■ DATA
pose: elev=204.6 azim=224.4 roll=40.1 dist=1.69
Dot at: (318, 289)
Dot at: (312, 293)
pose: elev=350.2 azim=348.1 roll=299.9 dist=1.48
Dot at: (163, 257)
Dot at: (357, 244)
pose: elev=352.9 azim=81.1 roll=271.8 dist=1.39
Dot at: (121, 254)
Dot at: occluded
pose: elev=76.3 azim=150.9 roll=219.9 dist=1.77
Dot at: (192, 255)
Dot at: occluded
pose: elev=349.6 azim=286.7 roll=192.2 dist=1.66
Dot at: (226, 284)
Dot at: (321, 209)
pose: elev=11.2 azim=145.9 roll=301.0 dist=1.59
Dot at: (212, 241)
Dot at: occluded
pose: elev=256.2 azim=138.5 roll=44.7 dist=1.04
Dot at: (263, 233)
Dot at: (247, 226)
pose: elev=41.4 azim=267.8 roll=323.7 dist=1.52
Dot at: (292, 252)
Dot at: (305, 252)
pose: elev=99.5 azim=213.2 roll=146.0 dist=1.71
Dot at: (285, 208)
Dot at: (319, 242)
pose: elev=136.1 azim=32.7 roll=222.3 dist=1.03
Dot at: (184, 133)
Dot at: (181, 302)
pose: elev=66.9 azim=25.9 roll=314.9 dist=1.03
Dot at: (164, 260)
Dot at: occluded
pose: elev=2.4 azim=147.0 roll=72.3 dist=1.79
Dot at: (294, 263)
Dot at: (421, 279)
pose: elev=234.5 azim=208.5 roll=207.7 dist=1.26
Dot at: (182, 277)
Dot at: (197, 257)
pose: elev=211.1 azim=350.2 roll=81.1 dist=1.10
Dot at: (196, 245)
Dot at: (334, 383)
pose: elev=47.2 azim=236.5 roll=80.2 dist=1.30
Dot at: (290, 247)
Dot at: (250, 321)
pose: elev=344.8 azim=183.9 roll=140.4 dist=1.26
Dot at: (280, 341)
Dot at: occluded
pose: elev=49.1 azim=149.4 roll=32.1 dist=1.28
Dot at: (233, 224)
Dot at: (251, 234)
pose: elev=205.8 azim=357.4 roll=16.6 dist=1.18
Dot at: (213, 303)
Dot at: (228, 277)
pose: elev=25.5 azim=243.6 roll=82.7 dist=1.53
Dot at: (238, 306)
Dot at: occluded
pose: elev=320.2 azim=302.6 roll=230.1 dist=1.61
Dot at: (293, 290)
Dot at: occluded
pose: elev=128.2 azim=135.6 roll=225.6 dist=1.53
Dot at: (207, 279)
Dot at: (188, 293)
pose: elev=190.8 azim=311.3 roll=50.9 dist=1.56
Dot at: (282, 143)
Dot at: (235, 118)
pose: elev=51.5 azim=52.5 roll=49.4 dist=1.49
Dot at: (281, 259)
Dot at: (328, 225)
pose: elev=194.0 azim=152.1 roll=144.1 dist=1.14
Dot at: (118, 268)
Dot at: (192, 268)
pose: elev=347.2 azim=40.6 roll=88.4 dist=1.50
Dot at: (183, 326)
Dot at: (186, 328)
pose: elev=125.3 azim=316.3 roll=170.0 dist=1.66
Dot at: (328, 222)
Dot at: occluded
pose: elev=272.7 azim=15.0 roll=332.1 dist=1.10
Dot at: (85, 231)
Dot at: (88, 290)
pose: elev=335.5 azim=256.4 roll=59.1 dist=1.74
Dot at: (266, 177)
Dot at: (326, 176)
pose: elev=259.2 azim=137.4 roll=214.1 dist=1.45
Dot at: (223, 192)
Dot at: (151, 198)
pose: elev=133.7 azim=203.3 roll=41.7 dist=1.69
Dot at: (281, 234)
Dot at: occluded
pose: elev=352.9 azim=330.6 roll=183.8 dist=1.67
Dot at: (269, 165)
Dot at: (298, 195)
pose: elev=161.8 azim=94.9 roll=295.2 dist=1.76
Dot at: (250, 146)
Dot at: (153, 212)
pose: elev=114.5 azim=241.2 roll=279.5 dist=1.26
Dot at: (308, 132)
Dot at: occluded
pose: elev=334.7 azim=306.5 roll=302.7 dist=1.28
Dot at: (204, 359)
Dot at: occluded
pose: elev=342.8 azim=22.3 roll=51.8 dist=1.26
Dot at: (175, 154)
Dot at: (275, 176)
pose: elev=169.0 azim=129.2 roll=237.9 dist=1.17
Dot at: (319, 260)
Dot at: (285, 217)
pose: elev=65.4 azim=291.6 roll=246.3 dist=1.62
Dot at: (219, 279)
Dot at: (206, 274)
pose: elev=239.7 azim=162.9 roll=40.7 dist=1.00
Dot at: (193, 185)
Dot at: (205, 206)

■ AIM
Rename every "dist" in the data above to "distance", and reproduce all other lines and characters without change.

■ COMPLETE RESPONSE
pose: elev=204.6 azim=224.4 roll=40.1 distance=1.69
Dot at: (318, 289)
Dot at: (312, 293)
pose: elev=350.2 azim=348.1 roll=299.9 distance=1.48
Dot at: (163, 257)
Dot at: (357, 244)
pose: elev=352.9 azim=81.1 roll=271.8 distance=1.39
Dot at: (121, 254)
Dot at: occluded
pose: elev=76.3 azim=150.9 roll=219.9 distance=1.77
Dot at: (192, 255)
Dot at: occluded
pose: elev=349.6 azim=286.7 roll=192.2 distance=1.66
Dot at: (226, 284)
Dot at: (321, 209)
pose: elev=11.2 azim=145.9 roll=301.0 distance=1.59
Dot at: (212, 241)
Dot at: occluded
pose: elev=256.2 azim=138.5 roll=44.7 distance=1.04
Dot at: (263, 233)
Dot at: (247, 226)
pose: elev=41.4 azim=267.8 roll=323.7 distance=1.52
Dot at: (292, 252)
Dot at: (305, 252)
pose: elev=99.5 azim=213.2 roll=146.0 distance=1.71
Dot at: (285, 208)
Dot at: (319, 242)
pose: elev=136.1 azim=32.7 roll=222.3 distance=1.03
Dot at: (184, 133)
Dot at: (181, 302)
pose: elev=66.9 azim=25.9 roll=314.9 distance=1.03
Dot at: (164, 260)
Dot at: occluded
pose: elev=2.4 azim=147.0 roll=72.3 distance=1.79
Dot at: (294, 263)
Dot at: (421, 279)
pose: elev=234.5 azim=208.5 roll=207.7 distance=1.26
Dot at: (182, 277)
Dot at: (197, 257)
pose: elev=211.1 azim=350.2 roll=81.1 distance=1.10
Dot at: (196, 245)
Dot at: (334, 383)
pose: elev=47.2 azim=236.5 roll=80.2 distance=1.30
Dot at: (290, 247)
Dot at: (250, 321)
pose: elev=344.8 azim=183.9 roll=140.4 distance=1.26
Dot at: (280, 341)
Dot at: occluded
pose: elev=49.1 azim=149.4 roll=32.1 distance=1.28
Dot at: (233, 224)
Dot at: (251, 234)
pose: elev=205.8 azim=357.4 roll=16.6 distance=1.18
Dot at: (213, 303)
Dot at: (228, 277)
pose: elev=25.5 azim=243.6 roll=82.7 distance=1.53
Dot at: (238, 306)
Dot at: occluded
pose: elev=320.2 azim=302.6 roll=230.1 distance=1.61
Dot at: (293, 290)
Dot at: occluded
pose: elev=128.2 azim=135.6 roll=225.6 distance=1.53
Dot at: (207, 279)
Dot at: (188, 293)
pose: elev=190.8 azim=311.3 roll=50.9 distance=1.56
Dot at: (282, 143)
Dot at: (235, 118)
pose: elev=51.5 azim=52.5 roll=49.4 distance=1.49
Dot at: (281, 259)
Dot at: (328, 225)
pose: elev=194.0 azim=152.1 roll=144.1 distance=1.14
Dot at: (118, 268)
Dot at: (192, 268)
pose: elev=347.2 azim=40.6 roll=88.4 distance=1.50
Dot at: (183, 326)
Dot at: (186, 328)
pose: elev=125.3 azim=316.3 roll=170.0 distance=1.66
Dot at: (328, 222)
Dot at: occluded
pose: elev=272.7 azim=15.0 roll=332.1 distance=1.10
Dot at: (85, 231)
Dot at: (88, 290)
pose: elev=335.5 azim=256.4 roll=59.1 distance=1.74
Dot at: (266, 177)
Dot at: (326, 176)
pose: elev=259.2 azim=137.4 roll=214.1 distance=1.45
Dot at: (223, 192)
Dot at: (151, 198)
pose: elev=133.7 azim=203.3 roll=41.7 distance=1.69
Dot at: (281, 234)
Dot at: occluded
pose: elev=352.9 azim=330.6 roll=183.8 distance=1.67
Dot at: (269, 165)
Dot at: (298, 195)
pose: elev=161.8 azim=94.9 roll=295.2 distance=1.76
Dot at: (250, 146)
Dot at: (153, 212)
pose: elev=114.5 azim=241.2 roll=279.5 distance=1.26
Dot at: (308, 132)
Dot at: occluded
pose: elev=334.7 azim=306.5 roll=302.7 distance=1.28
Dot at: (204, 359)
Dot at: occluded
pose: elev=342.8 azim=22.3 roll=51.8 distance=1.26
Dot at: (175, 154)
Dot at: (275, 176)
pose: elev=169.0 azim=129.2 roll=237.9 distance=1.17
Dot at: (319, 260)
Dot at: (285, 217)
pose: elev=65.4 azim=291.6 roll=246.3 distance=1.62
Dot at: (219, 279)
Dot at: (206, 274)
pose: elev=239.7 azim=162.9 roll=40.7 distance=1.00
Dot at: (193, 185)
Dot at: (205, 206)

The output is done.